I ran into a small problem using Python Regex.
Suppose this is the input:
(zyx)bc
What I'm trying to achieve is obtain whatever is between parentheses as a single match, and any char outside as an individual match. The desired result would be along the lines of:
['zyx','b','c']
The order of matches should be kept.
I've tried obtaining this with Python 3.3, but can't seem to figure out the correct Regex. So far I have:
matches = findall(r'\((.*?)\)|\w', '(zyx)bc')
print(matches)
yields the following:
['zyx','','']
Any ideas what I'm doing wrong?
From the documentation of re.findall
:
If one or more groups are present in the pattern, return a list of groups; this will be a list of tuples if the pattern has more than one group.
While your regexp is matching the string three times, the (.*?)
group is empty for the second two matches.
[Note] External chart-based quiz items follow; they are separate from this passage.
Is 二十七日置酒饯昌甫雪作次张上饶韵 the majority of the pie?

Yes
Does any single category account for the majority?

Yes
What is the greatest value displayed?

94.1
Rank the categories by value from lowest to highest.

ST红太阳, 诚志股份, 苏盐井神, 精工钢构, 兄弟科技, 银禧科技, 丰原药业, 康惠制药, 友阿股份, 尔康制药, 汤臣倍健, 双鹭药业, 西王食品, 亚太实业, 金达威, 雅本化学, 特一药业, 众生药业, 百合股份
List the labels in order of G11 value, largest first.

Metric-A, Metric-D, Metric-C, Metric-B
If you want the output of the other half of the regexp, you can add a second group:
>>> re.findall(r'\((.*?)\)|(\w)', '(zyx)bc')
[('zyx', ''), ('', 'b'), ('', 'c')]
Alternatively, you could remove all the groups to get a simple list of strings again:
>>> re.findall(r'\(.*?\)|\w', '(zyx)bc')
['(zyx)', 'b', 'c']
You would need to manually remove the parentheses though.